■ **DATASET EXTRACT**:
* * * * *

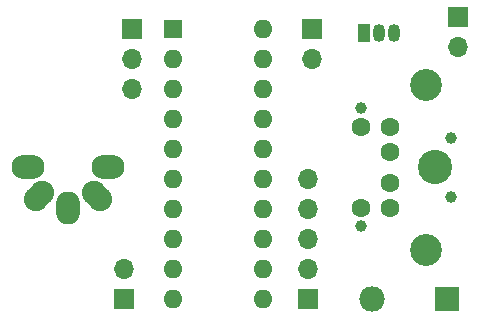
<source format=gbr>
%TF.GenerationSoftware,KiCad,Pcbnew,(6.0.0)*%
%TF.CreationDate,2022-10-20T13:45:11-04:00*%
%TF.ProjectId,TandyKey-B,54616e64-794b-4657-992d-422e6b696361,rev?*%
%TF.SameCoordinates,Original*%
%TF.FileFunction,Soldermask,Top*%
%TF.FilePolarity,Negative*%
%FSLAX46Y46*%
G04 Gerber Fmt 4.6, Leading zero omitted, Abs format (unit mm)*
G04 Created by KiCad (PCBNEW (6.0.0)) date 2022-10-20 13:45:11*
%MOMM*%
%LPD*%
G01*
G04 APERTURE LIST*
G04 Aperture macros list*
%AMHorizOval*
0 Thick line with rounded ends*
0 $1 width*
0 $2 $3 position (X,Y) of the first rounded end (center of the circle)*
0 $4 $5 position (X,Y) of the second rounded end (center of the circle)*
0 Add line between two ends*
20,1,$1,$2,$3,$4,$5,0*
0 Add two circle primitives to create the rounded ends*
1,1,$1,$2,$3*
1,1,$1,$4,$5*%
G04 Aperture macros list end*
%ADD10O,2.794000X2.032000*%
%ADD11O,2.032000X2.794000*%
%ADD12HorizOval,2.032000X-0.269408X0.269408X0.269408X-0.269408X0*%
%ADD13HorizOval,2.032000X-0.269408X-0.269408X0.269408X0.269408X0*%
%ADD14R,1.700000X1.700000*%
%ADD15O,1.700000X1.700000*%
%ADD16R,2.159000X2.159000*%
%ADD17O,2.159000X2.159000*%
%ADD18R,1.050000X1.500000*%
%ADD19O,1.050000X1.500000*%
%ADD20R,1.600000X1.600000*%
%ADD21O,1.600000X1.600000*%
%ADD22C,2.700000*%
%ADD23C,2.899999*%
%ADD24C,1.600000*%
%ADD25C,1.000000*%
G04 APERTURE END LIST*
D10*
%TO.C,J1*%
X116751100Y-96520000D03*
D11*
X113347500Y-99923600D03*
D10*
X109943900Y-96520000D03*
D12*
X115811300Y-98983800D03*
D13*
X110883700Y-98983800D03*
%TD*%
D14*
%TO.C,J5*%
X118745000Y-84787500D03*
D15*
X118745000Y-87327500D03*
X118745000Y-89867500D03*
%TD*%
D16*
%TO.C,SW1*%
X145465000Y-107632500D03*
D17*
X139065000Y-107632500D03*
%TD*%
D18*
%TO.C,U2*%
X138430000Y-85132500D03*
D19*
X139700000Y-85132500D03*
X140970000Y-85132500D03*
%TD*%
D20*
%TO.C,U1*%
X122247508Y-84777504D03*
D21*
X122247508Y-87317504D03*
X122247508Y-89857504D03*
X122247508Y-92397504D03*
X122247508Y-94937504D03*
X122247508Y-97477504D03*
X122247508Y-100017504D03*
X122247508Y-102557504D03*
X122247508Y-105097504D03*
X122247508Y-107637504D03*
X129867508Y-107637504D03*
X129867508Y-105097504D03*
X129867508Y-102557504D03*
X129867508Y-100017504D03*
X129867508Y-97477504D03*
X129867508Y-94937504D03*
X129867508Y-92397504D03*
X129867508Y-89857504D03*
X129867508Y-87317504D03*
X129867508Y-84777504D03*
%TD*%
D22*
%TO.C,J2*%
X143625000Y-103520001D03*
X143625000Y-89519999D03*
D23*
X144425000Y-96520000D03*
D24*
X140625000Y-95220000D03*
X140625000Y-97820000D03*
X140625000Y-93120000D03*
X140625000Y-99920000D03*
X138125000Y-93120000D03*
X138125000Y-99920000D03*
D25*
X145725000Y-94020000D03*
X145725000Y-99020000D03*
X138125000Y-91520000D03*
X138125000Y-101520000D03*
%TD*%
D14*
%TO.C,D1*%
X133985000Y-84772500D03*
D15*
X133985000Y-87312500D03*
%TD*%
D14*
%TO.C,J3*%
X133667500Y-107627500D03*
D15*
X133667500Y-105087500D03*
X133667500Y-102547500D03*
X133667500Y-100007500D03*
X133667500Y-97467500D03*
%TD*%
D14*
%TO.C,J4*%
X146367500Y-83820000D03*
D15*
X146367500Y-86360000D03*
%TD*%
D14*
%TO.C,D2*%
X118110000Y-107632500D03*
D15*
X118110000Y-105092500D03*
%TD*%
M02*

</source>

* * * * *

■ **THE TASK**: Return exactly, and only, the lines above starting at the line that contains "0 Add line between two ends*" and ending at the line that contains "X138125000Y-93120000D03*".

■ **SOLUTION FOR THIS EXERCISE**:
0 Add line between two ends*
20,1,$1,$2,$3,$4,$5,0*
0 Add two circle primitives to create the rounded ends*
1,1,$1,$2,$3*
1,1,$1,$4,$5*%
G04 Aperture macros list end*
%ADD10O,2.794000X2.032000*%
%ADD11O,2.032000X2.794000*%
%ADD12HorizOval,2.032000X-0.269408X0.269408X0.269408X-0.269408X0*%
%ADD13HorizOval,2.032000X-0.269408X-0.269408X0.269408X0.269408X0*%
%ADD14R,1.700000X1.700000*%
%ADD15O,1.700000X1.700000*%
%ADD16R,2.159000X2.159000*%
%ADD17O,2.159000X2.159000*%
%ADD18R,1.050000X1.500000*%
%ADD19O,1.050000X1.500000*%
%ADD20R,1.600000X1.600000*%
%ADD21O,1.600000X1.600000*%
%ADD22C,2.700000*%
%ADD23C,2.899999*%
%ADD24C,1.600000*%
%ADD25C,1.000000*%
G04 APERTURE END LIST*
D10*
%TO.C,J1*%
X116751100Y-96520000D03*
D11*
X113347500Y-99923600D03*
D10*
X109943900Y-96520000D03*
D12*
X115811300Y-98983800D03*
D13*
X110883700Y-98983800D03*
%TD*%
D14*
%TO.C,J5*%
X118745000Y-84787500D03*
D15*
X118745000Y-87327500D03*
X118745000Y-89867500D03*
%TD*%
D16*
%TO.C,SW1*%
X145465000Y-107632500D03*
D17*
X139065000Y-107632500D03*
%TD*%
D18*
%TO.C,U2*%
X138430000Y-85132500D03*
D19*
X139700000Y-85132500D03*
X140970000Y-85132500D03*
%TD*%
D20*
%TO.C,U1*%
X122247508Y-84777504D03*
D21*
X122247508Y-87317504D03*
X122247508Y-89857504D03*
X122247508Y-92397504D03*
X122247508Y-94937504D03*
X122247508Y-97477504D03*
X122247508Y-100017504D03*
X122247508Y-102557504D03*
X122247508Y-105097504D03*
X122247508Y-107637504D03*
X129867508Y-107637504D03*
X129867508Y-105097504D03*
X129867508Y-102557504D03*
X129867508Y-100017504D03*
X129867508Y-97477504D03*
X129867508Y-94937504D03*
X129867508Y-92397504D03*
X129867508Y-89857504D03*
X129867508Y-87317504D03*
X129867508Y-84777504D03*
%TD*%
D22*
%TO.C,J2*%
X143625000Y-103520001D03*
X143625000Y-89519999D03*
D23*
X144425000Y-96520000D03*
D24*
X140625000Y-95220000D03*
X140625000Y-97820000D03*
X140625000Y-93120000D03*
X140625000Y-99920000D03*
X138125000Y-93120000D03*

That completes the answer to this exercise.